According to another aspect of the present invention, a system for determining a power consumption mode of at least one application executing on a data processing device may be provided. The system may include a current sensor for measuring a DC current flowing into the data processing device using the current sensor. The current sensor may be connected between the data processing device and the power source. Thus, a stream of time-stamped current value samples may be created.

The system may further include a voltage sensor for measuring a DC supply voltage provided by the power supply to the data processing device using the voltage sensor. The voltage sensor may be connected to the processing device and the power source.
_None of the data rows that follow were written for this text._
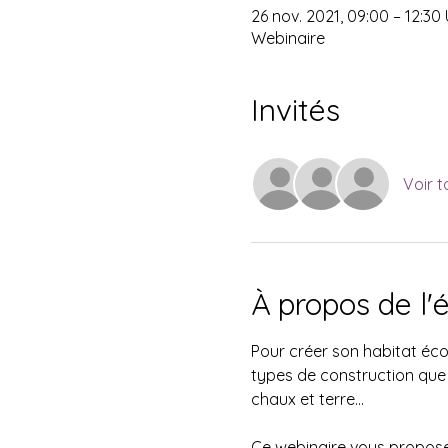
26 nov. 2021, 09:00 – 12:30
Webinaire
Invités
Voir t
À propos de l
Pour créer son habitat écol
types de construction que d
chaux et terre...
Ce webinaire vous propose d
Thus, a stream of time-stamped voltage value samples may be created.

Further, the system may comprise an I/Q digital signal processor adapted to determine a product of streams of time-stamped samples measured at the same time using I/Q digital signal processing and convert the product into a real data stream and an imaginary data stream, a combining module adapted to combine the real data stream and the imaginary data stream into a complex data stream, and a demodulator unit adapted to apply a signal processing demodulation step to the complex data stream, thereby generating a demodulated data stream.

Furthermore, the system may comprise an extraction unit adapted for extracting at least one stream-based parametric signature from the demodulated data stream, each of the stream-based parametric signatures representing a power consumption pattern of at least one respective application executing on the data processing device.